Schulen haben explizit den Auftrag, Schülerinnen und Schüler zu stärken und zu fördern.
„Es ist die Aufgabe der Schule, die kognitiven, emotionalen, sozialen, kreativen und körperlichen Fähigkeiten des jungen Menschen unter Wahrung des Gleichberechtigungsgebots zu entwickeln. (…) Die Schule soll dem jungen Menschen zu der Fähigkeit verhelfen, in einer ständig sich wandelnden und dabei zunehmend digitalisierten Welt ein erfülltes Leben zu führen.“, heißt es in den Bildungs- und Erziehungszielen unseres Schulgesetzes.
Schulen sind nicht nur Orte, an denen Kinder und Jugendliche fachliche Inhalte lernen, sondern ganz ausdrücklich auch Orte an denen sie Selbstwirksamkeit erfahren und soziale und emotionale Kompetenzen ausbauen.
Die psychische Gesundheit von Kindern und Jugendlichen ist damit ganz klar auch ein Arbeitsfeld der Sozial- und Bildungspolitik. Und wir brauchen mehr präventive und akute Angebote, damit sich psychische Probleme gar nicht erst chronifizieren.
Ich will dabei gar nicht in Abrede stellen, dass es wahnsinnig engagierte Kollegien, Schulleitungen und einzelne an Schule tätige Personen gibt, die sich wirklich hingebungsvoll einsetzen.
Aber der offene Brief an das Bildungsministeriums spricht ganz explizit den Punkt „Schulkultur“ an. Für einige der Punkte haben wir als SSW große Sympathien.
In Dänemark ist seit einigen Jahren ein Wort in aller Munde; „trivsel“. So etwas wie Wohlbefinden und Gedeihen. Wir müssen uns um das Wohlbefinden unserer Schülerinnen und Schüler besser kümmern.
2022 wurde das Thema beispielsweise beim Deutschen Präventionstag behandelt und über neue Schulfächer wie „Psychische Gesundheit“ oder „Prävention“ debattiert.

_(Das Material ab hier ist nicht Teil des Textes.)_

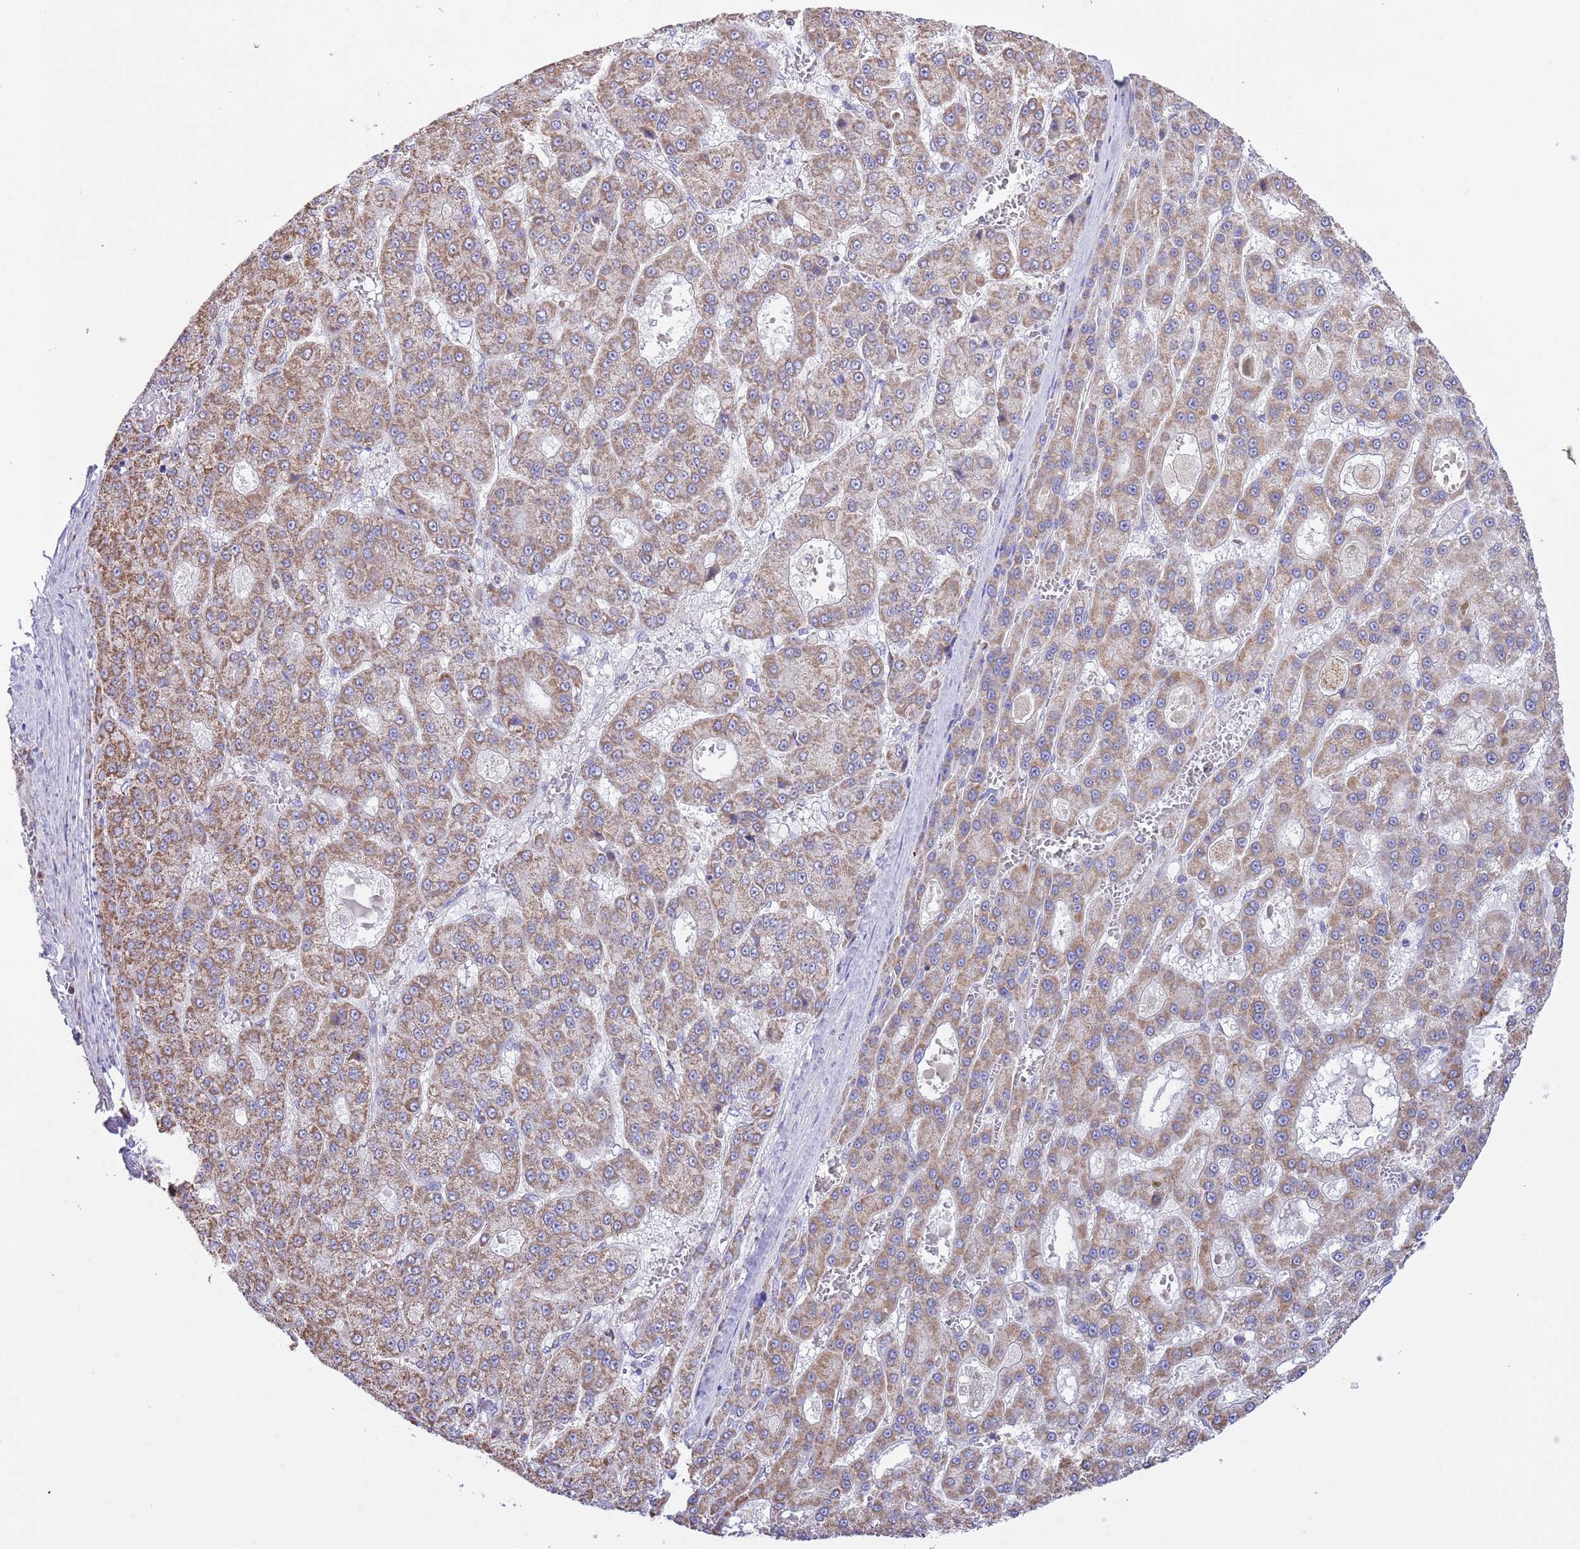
{"staining": {"intensity": "moderate", "quantity": ">75%", "location": "cytoplasmic/membranous"}, "tissue": "liver cancer", "cell_type": "Tumor cells", "image_type": "cancer", "snomed": [{"axis": "morphology", "description": "Carcinoma, Hepatocellular, NOS"}, {"axis": "topography", "description": "Liver"}], "caption": "A brown stain highlights moderate cytoplasmic/membranous positivity of a protein in hepatocellular carcinoma (liver) tumor cells.", "gene": "TEKTIP1", "patient": {"sex": "male", "age": 70}}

Ich weiß, bei neuen Schulfächern schlackern den meisten von uns die Ohren, aber wir brauchen eine Schulkultur, die unseren jungen Menschen Mut macht. „Luftholen statt aufholen“, so werden die Punkte rund um Entzerrung und Entschlackung der Lehrpläne zusammengefasst. Auch, um gegebenenfalls Platz für anderes zu machen. Wir als SSW wollen, dass die Schülerinnen und Schüler Zeit haben, um sich konzentrieren zu können, um sich in Lerninhalte zu vertiefen, aber auch, um emotionale und psychosoziale Entwicklungsschritte zu gehen. Und ich finde, wir sollten uns auch im Ausschuss weiter mit diesem Thema beschäftigen.